Segment Start: Information

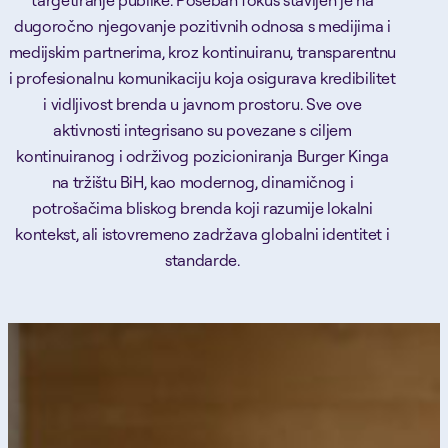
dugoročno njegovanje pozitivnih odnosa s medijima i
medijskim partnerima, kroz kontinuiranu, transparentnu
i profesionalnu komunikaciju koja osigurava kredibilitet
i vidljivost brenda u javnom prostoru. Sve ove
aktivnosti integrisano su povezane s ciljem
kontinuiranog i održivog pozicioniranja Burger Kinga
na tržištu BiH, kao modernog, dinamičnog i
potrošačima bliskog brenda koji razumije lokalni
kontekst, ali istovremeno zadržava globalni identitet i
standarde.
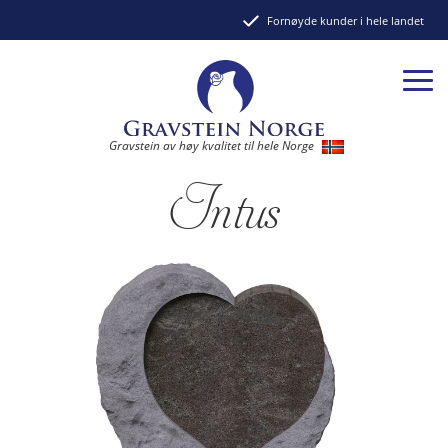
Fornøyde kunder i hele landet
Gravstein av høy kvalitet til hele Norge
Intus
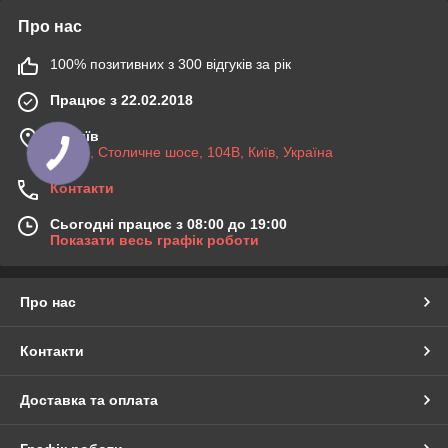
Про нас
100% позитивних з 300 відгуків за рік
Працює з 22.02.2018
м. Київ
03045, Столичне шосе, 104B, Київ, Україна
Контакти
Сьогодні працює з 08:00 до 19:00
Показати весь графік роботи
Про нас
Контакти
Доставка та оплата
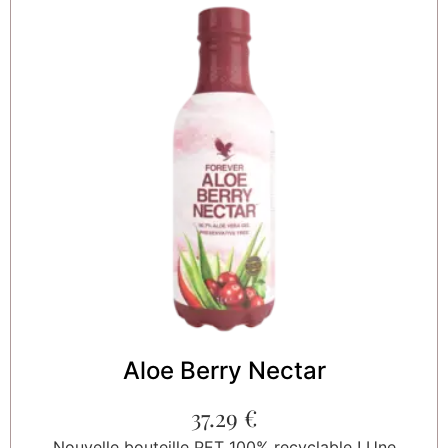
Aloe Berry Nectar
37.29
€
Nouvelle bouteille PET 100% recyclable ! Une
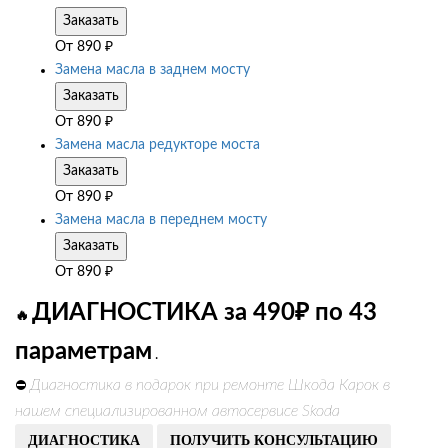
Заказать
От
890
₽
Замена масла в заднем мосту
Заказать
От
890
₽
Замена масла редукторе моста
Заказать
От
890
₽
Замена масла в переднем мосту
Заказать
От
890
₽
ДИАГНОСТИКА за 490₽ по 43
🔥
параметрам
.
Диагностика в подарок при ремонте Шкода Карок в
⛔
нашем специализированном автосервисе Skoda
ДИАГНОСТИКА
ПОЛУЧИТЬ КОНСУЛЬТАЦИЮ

Segment End: Information

■ Required work: Return, word for word, every line from the line with "нашем специализированном автосервисе Skoda" to the final line of the data.

■ Solution to this problem:
нашем специализированном автосервисе Skoda
ДИАГНОСТИКА
ПОЛУЧИТЬ КОНСУЛЬТАЦИЮ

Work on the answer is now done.